T.N. has 10 ST judges in district judiciary, 23-year-old Malayali tribe candidate is not the first: former judge K. Chandru

The former Madras High Court judge also advocated increasing the representation for Scheduled Tribe candidates in the judiciary

February 16, 2024 02:23 pm | Updated February 19, 2024 03:00 pm IST - CHENNAI

Former Madras High Court judge K. Chandru. File

Former Madras High Court judge K. Chandru. File | Photo Credit: R. Ragu

Madras High Court former judge K. Chandru has expressed surprise over recent reports in a section of the media that said 23-year-old V. Sripathy from Yelagiri Hills in Tirupattur district had become the “first Scheduled Tribe woman” in the State to clear the written examination for appointment as a civil judge.

Mr. Chandru pointed out that many Scheduled Tribe (ST) candidates from the State had achieved this feat in Tamil Nadu in the past, and even a serving female district judge belonged to a Scheduled Tribe.
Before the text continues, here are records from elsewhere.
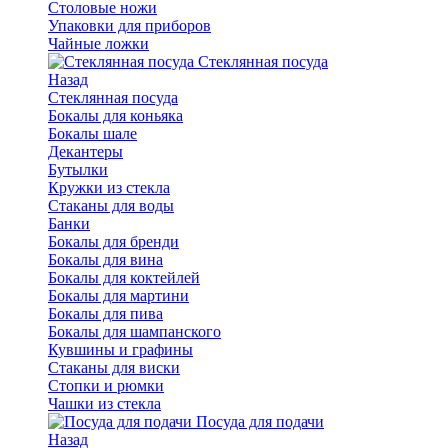
Столовые ножи
Упаковки для приборов
Чайные ложки
Стеклянная посуда
Назад
Стеклянная посуда
Бокалы для коньяка
Бокалы шале
Декантеры
Бутылки
Кружки из стекла
Стаканы для воды
Банки
Бокалы для бренди
Бокалы для вина
Бокалы для коктейлей
Бокалы для мартини
Бокалы для пива
Бокалы для шампанского
Кувшины и графины
Стаканы для виски
Стопки и рюмки
Чашки из стекла
Посуда для подачи
Назад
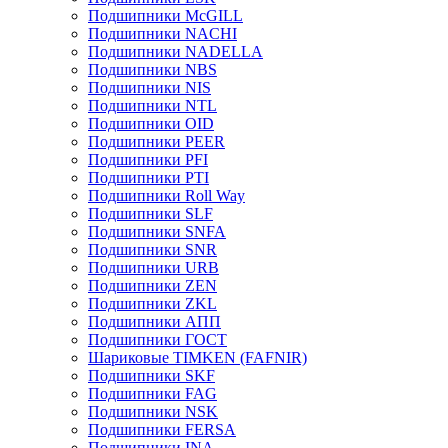
Подшипники McGILL
Подшипники NACHI
Подшипники NADELLA
Подшипники NBS
Подшипники NIS
Подшипники NTL
Подшипники OID
Подшипники PEER
Подшипники PFI
Подшипники PTI
Подшипники Roll Way
Подшипники SLF
Подшипники SNFA
Подшипники SNR
Подшипники URB
Подшипники ZEN
Подшипники ZKL
Подшипники АПП
Подшипники ГОСТ
Шариковые ТІMKEN (FAFNIR)
Подшипники SKF
Подшипники FAG
Подшипники NSK
Подшипники FERSA
Подшипники INA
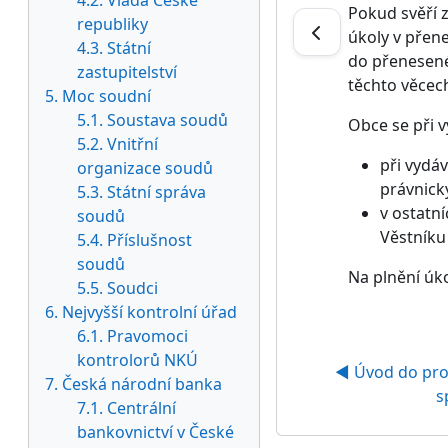
4.2. Vláda České
Pokud svěří 
republiky
úkoly v přen
4.3. Státní
do přenesené
zastupitelství
těchto věcec
5. Moc soudní
5.1. Soustava soudů
Obce se při 
5.2. Vnitřní
při vydá
organizace soudů
právnick
5.3. Státní správa
v ostatn
soudů
Věstníku
5.4. Příslušnost
soudů
Na plnění úk
5.5. Soudci
6. Nejvyšší kontrolní úřad
6.1. Pravomoci
kontrolorů NKÚ
◀︎ Úvod do pro
7. Česká národní banka
s
7.1. Centrální
bankovnictví v České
The Hinduhad reported that Ms. Sripathy was the first woman civil judge hailing from the Malayali tribe, which is one of the several communities listed under the STs.

Doling out figures, Mr. Chandru said that as many as 10 Scheduled Tribe candidates were serving in the district judiciary in Tamil Nadu as on February 16, 2024. They included one judicial officer in the cadre of district judge, four in the cadre of senior civil judges and five civil judges.
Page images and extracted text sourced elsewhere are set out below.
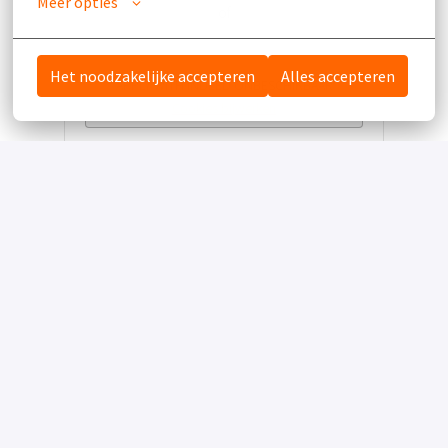
Meer opties
of
Het noodzakelijke accepteren
Alles accepteren
APPLY WITH INDEED
ONBESCHIKBAAR
Cookies bijwerken
Deel vacature
Homepagina
Palace Hotel Noordwijk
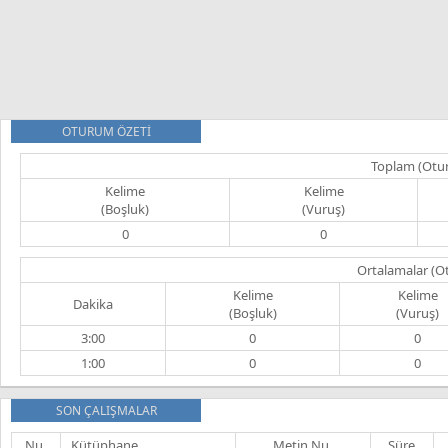
OTURUM ÖZETİ
Toplam (Otu
Kelime
Kelime
(Boşluk)
(Vuruş)
0
0
Ortalamalar (O
Kelime
Kelime
Dakika
(Boşluk)
(Vuruş)
3:00
0
0
1:00
0
0
SON ÇALIŞMALAR
Nu.
Kütüphane
Metin Nu.
Süre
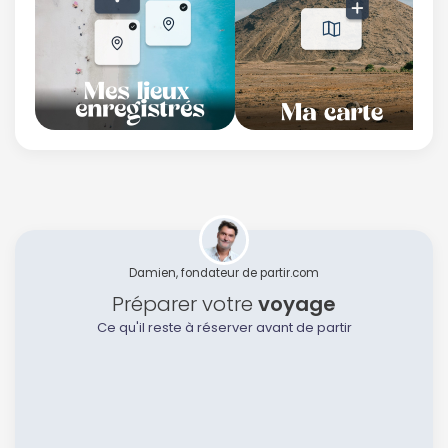
Damien, fondateur de partir.com
Préparer votre
voyage
Ce qu'il reste à réserver avant de partir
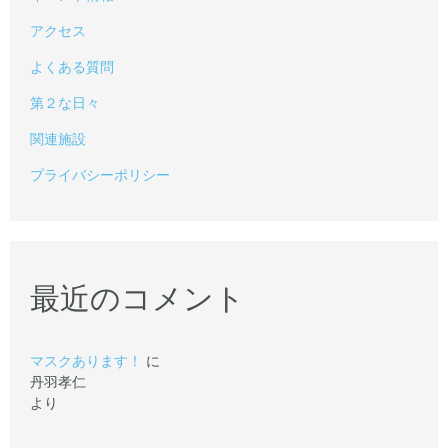
アクセス
よくある質問
第２な日々
関連施設
プライバシーポリシー
最近のコメント
マスクあります！
に
丹羽孝仁
より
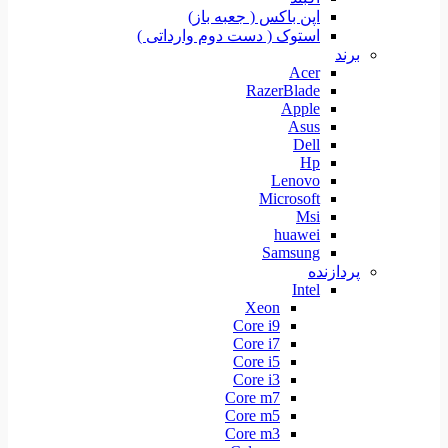
اپن باکس ( جعبه باز)
استوک ( دست دوم وارداتی )
برند
Acer
RazerBlade
Apple
Asus
Dell
Hp
Lenovo
Microsoft
Msi
huawei
Samsung
پردازنده
Intel
Xeon
Core i9
Core i7
Core i5
Core i3
Core m7
Core m5
Core m3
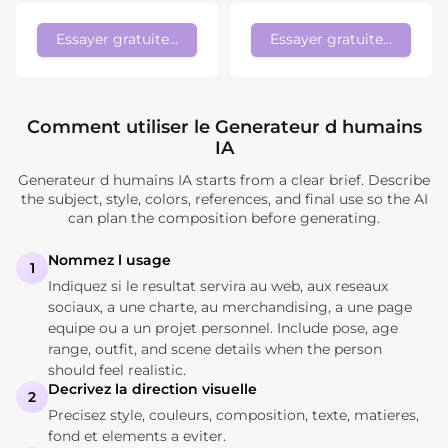
Essayer gratuitement
Essayer gratuitement
Comment utiliser le Generateur d humains
IA
Generateur d humains IA starts from a clear brief. Describe
the subject, style, colors, references, and final use so the AI
can plan the composition before generating.
Nommez l usage
1
Indiquez si le resultat servira au web, aux reseaux
sociaux, a une charte, au merchandising, a une page
equipe ou a un projet personnel. Include pose, age
range, outfit, and scene details when the person
should feel realistic.
Decrivez la direction visuelle
2
Precisez style, couleurs, composition, texte, matieres,
fond et elements a eviter.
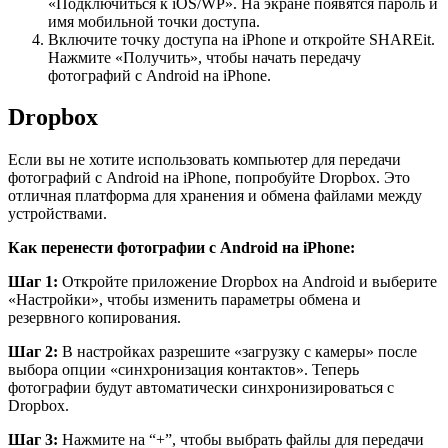
«Подключиться к iOS/WP». На экране появятся пароль и
имя мобильной точки доступа.
Включите точку доступа на iPhone и откройте SHAREit.
Нажмите «Получить», чтобы начать передачу
фотографий с Android на iPhone.
Dropbox
Если вы не хотите использовать компьютер для передачи
фотографий с Android на iPhone, попробуйте Dropbox. Это
отличная платформа для хранения и обмена файлами между
устройствами.
Как перенести фотографии с Android на iPhone:
Шаг 1:
Откройте приложение Dropbox на Android и выберите
«Настройки», чтобы изменить параметры обмена и
резервного копирования.
Шаг 2:
В настройках разрешите «загрузку с камеры» после
выбора опции «синхронизация контактов». Теперь
фотографии будут автоматически синхронизироваться с
Dropbox.
Шаг 3:
Нажмите на “+”, чтобы выбрать файлы для передачи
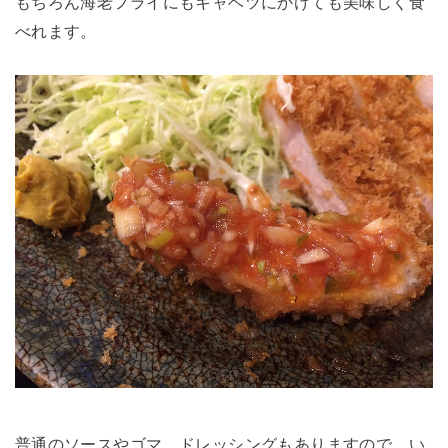
もちろん海老フライにもキャベツにかけても美味しく食
べれます。
普通のソースやゴマ、ドレッシングもありますので、い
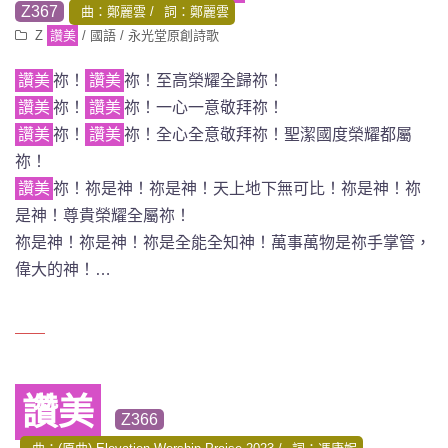
Z367
曲：鄭麗雲
詞：鄭麗雲
Z
讚美
/
國語
/
永光堂原創詩歌
讚美
祢！
讚美
祢！至高榮耀全歸祢！
讚美
祢！
讚美
祢！一心一意敬拜祢！
讚美
祢！
讚美
祢！全心全意敬拜祢！聖潔國度榮耀都屬
祢！
讚美
祢！祢是神！祢是神！天上地下無可比！祢是神！祢
是神！尊貴榮耀全屬祢！
祢是神！祢是神！祢是全能全知神！萬事萬物是祢手掌管，
偉大的神！…
讚美
Z366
The former judge also pointed out that one of the serving Sub Judges in Tamil Nadu was from Jawadhu Hills situated along the Yelagiri Hills in Tirupattur district from where Ms. Sripathy hails. “Therefore, it is wrong to say that only now have we got a tribal candidate as a civil judge,” he said.
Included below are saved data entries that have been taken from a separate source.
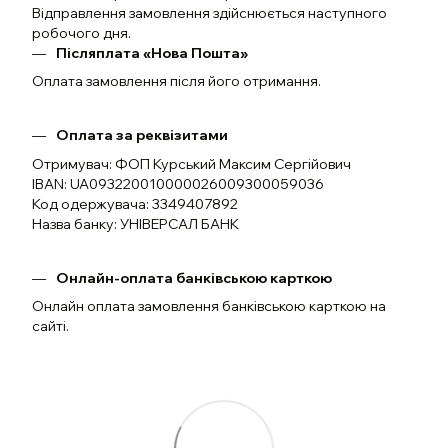
Відправлення замовлення здійснюється наступного
робочого дня.
Післяплата «Нова Пошта»
Оплата замовлення після його отримання.
Оплата за реквізитами
Отримувач: ФОП Курський Максим Сергійович
IBAN: UA093220010000026009300059036
Код одержувача: 3349407892
Назва банку: УНІВЕРСАЛ БАНК
Онлайн-оплата банківською карткою
Онлайн оплата замовлення банківською карткою на
сайті.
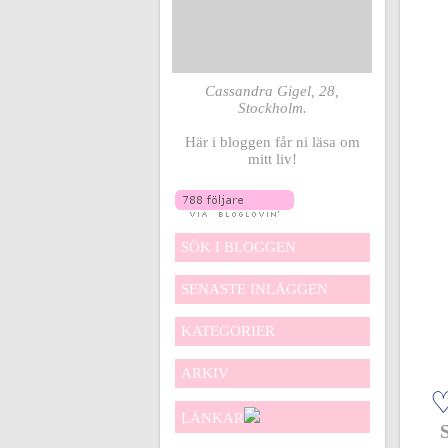
Cassandra Gigel, 28,
Stockholm.
Här i bloggen får ni läsa om
mitt liv!
SÖK I BLOGGEN
SENASTE INLÄGGEN
KATEGORIER
ARKIV
♡
LÄNKAR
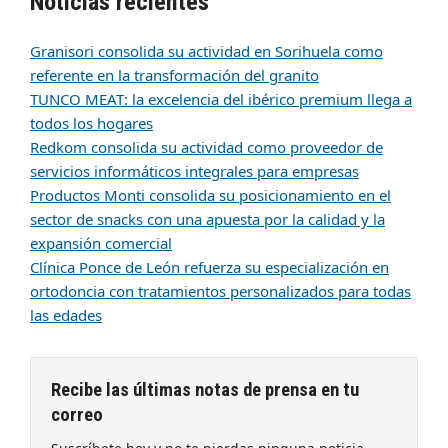
Noticias recientes
Granisori consolida su actividad en Sorihuela como
referente en la transformación del granito
TUNCO MEAT: la excelencia del ibérico premium llega a
todos los hogares
Redkom consolida su actividad como proveedor de
servicios informáticos integrales para empresas
Productos Monti consolida su posicionamiento en el
sector de snacks con una apuesta por la calidad y la
expansión comercial
Clínica Ponce de León refuerza su especialización en
ortodoncia con tratamientos personalizados para todas
las edades
Recibe las últimas notas de prensa en tu
correo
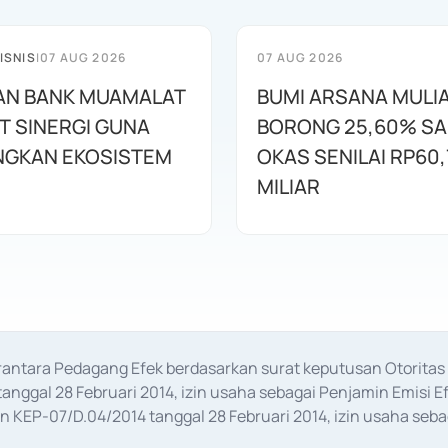
ISNIS
|
07 AUG 2026
07 AUG 2026
AN BANK MUAMALAT
BUMI ARSANA MULI
T SINERGI GUNA
BORONG 25,60% S
GKAN EKOSISTEM
OKAS SENILAI RP60,
MILIAR
erantara Pedagang Efek berdasarkan surat keputusan Otorit
anggal 28 Februari 2014, izin usaha sebagai Penjamin Emisi E
KEP-07/D.04/2014 tanggal 28 Februari 2014, izin usaha sebag
rat keputusan Otoritas Jasa Keuangan Nomor S-67/PM.21/2017 t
Batting strongly in favour of increasing the representation for Scheduled Tribe candidates in the judiciary, he said, even if the 1% reservation given to the ST candidates in Tamil Nadu is taken into account, there should be around 15 district judges in T.N. at present, but there are only 10.

Mr. Chandru said there must be adequate representation for STs in the higher judiciary too, and said the Supreme Court collegium had also recognised such a need in March 2023 while recommending the name of an advocate to be appointed as a judge of the Gauhati High Court.

“The candidate belongs to a Scheduled Tribe. Besides his own competence and standing at the Bar, the appointment will bring greater diversity and inclusion to the High Court,” the collegium resolution read.

An earlier version of the article had wrongly mentioned that Chennai Principal Sessions Judge S. Alli belongs to the Scheduled Tribe community. It is actually another female judge in the district judge cadre.